Just a few moments ago there was a loud knock on the front door. This is odd. I work from home. Everyone knows we only use the backdoor here.

When I open the door, I’m relieved to see it’s just a salesman. I’m just happy it’s not an election year politician or pesty Jehovah’s witness. Those groups seem to have a passion for my front porch.

His intro was weak and, perhaps purposefully, a bit confusing. He acted as though I should know who he is, which was clever, cause I found myself asking questions.

“Where are you from?” – I’m a college student from Minnesota.

“Are you with the schools?” –No

“What are you selling?” –Educational Supplies

I tried to be nice, explaining I’m at work right now and can’t talk. He chatters on and it becomes immediately apparent he’s going to keep talking, to never stop, to take every polite refusal as an opportunity to continue the conversation.

And I admire him for it. He’s doing the hardest job in the world, staring rejection straight in the face and knocking doors in spite of it.

So how do I handle this plucky young man?  Simple. I close the door in his face and head back upstairs.

On my way, some of the spring leaves my step. I feel guilty. I should have given him some encouragement. He’s putting in incredible effort and it takes major guts to go door to door.

Then I realize my rejection is a gift. If his goal is to sell stuff and I know I’m not going to buy, then every minute I spend talking to him is a minute of his I’m wasting. How rude!

The moment this young man chooses a path, all other options wink out of existence. Before he knocks on my door, the dream is alive. He can picture me inviting him in and buying a bucketload of books. As long as he doesn’t knock, the dream is still alive.

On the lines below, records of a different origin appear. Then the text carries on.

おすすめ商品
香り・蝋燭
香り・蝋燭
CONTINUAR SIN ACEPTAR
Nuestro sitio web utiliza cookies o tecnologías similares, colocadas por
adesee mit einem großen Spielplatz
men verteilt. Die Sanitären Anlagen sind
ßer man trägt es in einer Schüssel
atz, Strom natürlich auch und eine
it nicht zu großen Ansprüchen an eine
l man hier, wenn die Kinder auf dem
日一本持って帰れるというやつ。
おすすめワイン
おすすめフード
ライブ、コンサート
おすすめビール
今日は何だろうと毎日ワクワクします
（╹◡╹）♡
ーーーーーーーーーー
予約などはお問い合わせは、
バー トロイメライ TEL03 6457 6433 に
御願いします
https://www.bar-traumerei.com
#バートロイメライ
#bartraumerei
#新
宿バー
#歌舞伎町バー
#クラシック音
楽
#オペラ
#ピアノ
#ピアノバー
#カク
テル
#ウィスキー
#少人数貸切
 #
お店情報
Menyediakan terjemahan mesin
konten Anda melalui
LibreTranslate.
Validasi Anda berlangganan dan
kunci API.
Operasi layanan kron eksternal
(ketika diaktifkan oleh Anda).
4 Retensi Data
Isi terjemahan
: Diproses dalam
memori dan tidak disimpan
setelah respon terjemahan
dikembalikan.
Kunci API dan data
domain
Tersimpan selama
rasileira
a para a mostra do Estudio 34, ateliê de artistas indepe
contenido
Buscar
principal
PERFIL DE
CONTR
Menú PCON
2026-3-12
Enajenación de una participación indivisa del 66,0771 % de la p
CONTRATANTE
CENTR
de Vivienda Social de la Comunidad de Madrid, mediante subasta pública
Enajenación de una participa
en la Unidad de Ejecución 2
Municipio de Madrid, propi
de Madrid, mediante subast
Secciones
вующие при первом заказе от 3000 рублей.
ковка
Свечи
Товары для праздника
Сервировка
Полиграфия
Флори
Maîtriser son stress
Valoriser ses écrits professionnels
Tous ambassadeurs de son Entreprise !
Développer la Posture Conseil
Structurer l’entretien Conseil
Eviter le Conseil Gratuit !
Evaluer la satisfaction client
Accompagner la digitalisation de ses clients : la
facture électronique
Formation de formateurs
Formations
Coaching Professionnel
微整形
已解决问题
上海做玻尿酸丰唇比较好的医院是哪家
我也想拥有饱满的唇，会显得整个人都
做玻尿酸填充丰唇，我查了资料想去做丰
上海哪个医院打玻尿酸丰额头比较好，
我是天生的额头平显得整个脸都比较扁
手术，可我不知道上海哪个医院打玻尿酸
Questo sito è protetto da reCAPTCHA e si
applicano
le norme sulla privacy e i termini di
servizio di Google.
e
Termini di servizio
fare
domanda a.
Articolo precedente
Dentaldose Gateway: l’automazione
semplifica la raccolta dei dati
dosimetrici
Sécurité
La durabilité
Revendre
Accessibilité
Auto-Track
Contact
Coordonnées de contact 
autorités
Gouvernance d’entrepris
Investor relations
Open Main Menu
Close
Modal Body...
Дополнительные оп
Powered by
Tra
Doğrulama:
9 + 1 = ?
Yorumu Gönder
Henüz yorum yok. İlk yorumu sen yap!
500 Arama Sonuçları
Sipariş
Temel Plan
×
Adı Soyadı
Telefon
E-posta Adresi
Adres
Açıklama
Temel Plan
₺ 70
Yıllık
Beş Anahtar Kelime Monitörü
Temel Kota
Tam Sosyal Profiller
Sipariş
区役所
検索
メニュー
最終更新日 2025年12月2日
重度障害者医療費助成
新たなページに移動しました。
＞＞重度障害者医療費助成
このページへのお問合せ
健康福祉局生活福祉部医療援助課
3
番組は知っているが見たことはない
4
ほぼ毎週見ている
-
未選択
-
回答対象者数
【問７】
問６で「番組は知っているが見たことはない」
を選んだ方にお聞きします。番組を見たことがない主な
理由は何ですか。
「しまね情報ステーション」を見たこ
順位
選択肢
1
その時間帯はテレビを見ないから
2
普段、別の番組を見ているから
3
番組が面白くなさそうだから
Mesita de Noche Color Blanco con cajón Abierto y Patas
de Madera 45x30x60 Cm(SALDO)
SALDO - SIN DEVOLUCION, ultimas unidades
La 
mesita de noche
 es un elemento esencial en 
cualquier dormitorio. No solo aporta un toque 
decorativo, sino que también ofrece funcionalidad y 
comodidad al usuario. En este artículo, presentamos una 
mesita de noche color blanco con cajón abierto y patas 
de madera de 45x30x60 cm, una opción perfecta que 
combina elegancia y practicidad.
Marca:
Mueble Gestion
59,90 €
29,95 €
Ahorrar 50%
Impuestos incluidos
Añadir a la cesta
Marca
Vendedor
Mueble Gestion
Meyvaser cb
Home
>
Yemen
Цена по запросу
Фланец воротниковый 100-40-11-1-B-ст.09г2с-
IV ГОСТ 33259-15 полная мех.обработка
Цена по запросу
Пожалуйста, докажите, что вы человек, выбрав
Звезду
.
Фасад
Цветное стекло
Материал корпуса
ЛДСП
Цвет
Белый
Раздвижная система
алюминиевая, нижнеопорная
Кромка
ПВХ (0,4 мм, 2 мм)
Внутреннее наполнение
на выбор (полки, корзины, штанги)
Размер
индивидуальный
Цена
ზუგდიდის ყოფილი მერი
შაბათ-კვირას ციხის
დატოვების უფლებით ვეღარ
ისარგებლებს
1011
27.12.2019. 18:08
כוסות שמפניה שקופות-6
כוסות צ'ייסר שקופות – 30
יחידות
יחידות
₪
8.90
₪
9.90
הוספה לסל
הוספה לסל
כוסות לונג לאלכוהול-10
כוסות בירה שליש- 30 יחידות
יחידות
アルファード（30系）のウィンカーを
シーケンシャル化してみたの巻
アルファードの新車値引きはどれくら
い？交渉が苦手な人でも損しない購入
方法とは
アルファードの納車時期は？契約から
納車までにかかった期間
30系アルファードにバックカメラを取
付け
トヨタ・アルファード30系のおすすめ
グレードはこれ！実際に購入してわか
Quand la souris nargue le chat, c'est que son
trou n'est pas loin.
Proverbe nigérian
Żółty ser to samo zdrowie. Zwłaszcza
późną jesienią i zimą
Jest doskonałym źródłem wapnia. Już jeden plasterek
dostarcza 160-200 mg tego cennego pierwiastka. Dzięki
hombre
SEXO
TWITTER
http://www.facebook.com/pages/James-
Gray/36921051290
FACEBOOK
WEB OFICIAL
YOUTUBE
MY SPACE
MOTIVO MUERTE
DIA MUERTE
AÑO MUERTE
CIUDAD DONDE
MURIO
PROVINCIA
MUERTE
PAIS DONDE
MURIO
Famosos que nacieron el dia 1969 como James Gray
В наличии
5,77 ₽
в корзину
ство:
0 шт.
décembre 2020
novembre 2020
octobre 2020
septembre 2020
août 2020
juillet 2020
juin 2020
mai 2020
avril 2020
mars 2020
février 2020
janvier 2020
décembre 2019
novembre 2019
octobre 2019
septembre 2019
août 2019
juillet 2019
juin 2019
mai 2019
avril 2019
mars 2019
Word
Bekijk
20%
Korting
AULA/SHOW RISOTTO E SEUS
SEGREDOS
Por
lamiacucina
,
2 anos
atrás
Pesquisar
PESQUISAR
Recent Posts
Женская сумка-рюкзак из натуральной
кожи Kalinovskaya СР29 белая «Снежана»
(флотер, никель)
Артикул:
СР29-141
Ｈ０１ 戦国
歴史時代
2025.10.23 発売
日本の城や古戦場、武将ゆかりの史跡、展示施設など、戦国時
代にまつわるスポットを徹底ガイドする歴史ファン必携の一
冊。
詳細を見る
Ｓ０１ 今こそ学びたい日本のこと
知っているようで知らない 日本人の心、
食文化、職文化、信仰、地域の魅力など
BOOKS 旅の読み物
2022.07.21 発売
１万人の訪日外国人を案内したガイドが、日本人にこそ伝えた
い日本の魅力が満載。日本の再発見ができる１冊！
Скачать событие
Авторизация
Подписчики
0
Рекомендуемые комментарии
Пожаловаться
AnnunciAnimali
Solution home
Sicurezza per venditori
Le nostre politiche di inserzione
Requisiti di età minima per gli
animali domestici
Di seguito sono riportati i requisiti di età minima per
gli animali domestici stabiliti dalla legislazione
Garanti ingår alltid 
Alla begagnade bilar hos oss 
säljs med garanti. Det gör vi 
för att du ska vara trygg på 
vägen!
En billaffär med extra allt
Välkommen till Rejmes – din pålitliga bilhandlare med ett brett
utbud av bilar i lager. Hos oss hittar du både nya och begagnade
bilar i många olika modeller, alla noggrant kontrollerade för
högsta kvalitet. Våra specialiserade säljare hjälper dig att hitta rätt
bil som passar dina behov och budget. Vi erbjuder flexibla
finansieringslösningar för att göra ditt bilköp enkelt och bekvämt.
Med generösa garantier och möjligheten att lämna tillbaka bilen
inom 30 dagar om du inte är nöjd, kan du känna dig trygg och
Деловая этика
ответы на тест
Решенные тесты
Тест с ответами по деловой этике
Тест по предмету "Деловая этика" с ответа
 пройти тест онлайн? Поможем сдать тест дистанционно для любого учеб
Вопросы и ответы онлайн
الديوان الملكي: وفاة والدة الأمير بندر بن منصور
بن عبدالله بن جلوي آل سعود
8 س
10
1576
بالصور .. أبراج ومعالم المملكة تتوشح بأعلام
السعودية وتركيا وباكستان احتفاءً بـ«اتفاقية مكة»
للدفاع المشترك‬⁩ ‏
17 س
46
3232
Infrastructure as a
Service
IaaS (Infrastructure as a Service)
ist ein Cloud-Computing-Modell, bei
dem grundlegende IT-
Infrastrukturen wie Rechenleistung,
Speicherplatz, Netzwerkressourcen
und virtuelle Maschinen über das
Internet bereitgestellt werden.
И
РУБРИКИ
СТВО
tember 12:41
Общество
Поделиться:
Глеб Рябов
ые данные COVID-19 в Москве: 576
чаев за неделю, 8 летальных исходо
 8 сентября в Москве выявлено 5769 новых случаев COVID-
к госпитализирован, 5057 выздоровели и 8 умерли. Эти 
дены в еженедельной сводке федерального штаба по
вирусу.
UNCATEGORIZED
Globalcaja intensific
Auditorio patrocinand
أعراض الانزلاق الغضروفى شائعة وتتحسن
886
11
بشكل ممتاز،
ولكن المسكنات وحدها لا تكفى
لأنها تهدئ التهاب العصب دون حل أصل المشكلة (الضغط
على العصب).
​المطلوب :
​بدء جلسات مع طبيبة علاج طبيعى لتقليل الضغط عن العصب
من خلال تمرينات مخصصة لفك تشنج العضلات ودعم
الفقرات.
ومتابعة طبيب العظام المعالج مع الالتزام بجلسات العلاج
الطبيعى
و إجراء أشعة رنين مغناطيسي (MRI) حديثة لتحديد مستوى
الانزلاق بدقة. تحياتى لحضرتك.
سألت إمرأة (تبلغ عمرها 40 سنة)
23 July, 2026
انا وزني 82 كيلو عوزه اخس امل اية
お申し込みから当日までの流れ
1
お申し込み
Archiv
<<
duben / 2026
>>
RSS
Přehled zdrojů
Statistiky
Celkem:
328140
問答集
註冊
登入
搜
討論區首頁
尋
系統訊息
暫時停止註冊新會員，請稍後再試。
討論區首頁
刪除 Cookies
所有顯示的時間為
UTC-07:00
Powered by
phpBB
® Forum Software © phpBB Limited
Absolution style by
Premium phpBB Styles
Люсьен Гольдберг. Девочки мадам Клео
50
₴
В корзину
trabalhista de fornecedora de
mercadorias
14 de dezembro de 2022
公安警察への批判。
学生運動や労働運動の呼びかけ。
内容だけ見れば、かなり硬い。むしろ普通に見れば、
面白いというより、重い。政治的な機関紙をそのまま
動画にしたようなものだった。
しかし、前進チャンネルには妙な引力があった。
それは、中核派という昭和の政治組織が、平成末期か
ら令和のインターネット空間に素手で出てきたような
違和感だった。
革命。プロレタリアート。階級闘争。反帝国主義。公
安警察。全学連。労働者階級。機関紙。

But that’s all it is, a dream. Some dreams will never become reality. I won’t play for the NBA. I won’t ever pilot the space shuttle. And I am never going to buy anything from a door to door salesman. Never! It’s simply against my philosophy of purchasing. I wait until I need something, then I go looking for it. I never clip coupons. I never pursue sales. I never buy anything when the vendor initiates contact. Never!

There was nothing this 19 year old kid from Minnesota could say to change my mind. And by giving him complete and unequivocal rejection, his dream goes dark. But look at all the other possibilities opening up to him. He can now find a new dream. knock on my neighbor’s door. Enter their life. Maybe sell them a few books.

And on my way up those stairs, heading back to this desk, I realize it doesn’t matter what I think or what I do. This kid from Minnesota is going places. He’s had countless dreams shattered just this morning, yet he keeps knocking.

Because he knows his supply of dreams is endless, but his supply of minutes is not.  And every time he destroys a dream, he finds the freedom to pursue another and another.

But there is a path. There is a door out there just waiting for him. And the more dreams he destroys, the more likely he is to find one that comes to life.  The boy just keeps knocking, and he’s going to find it.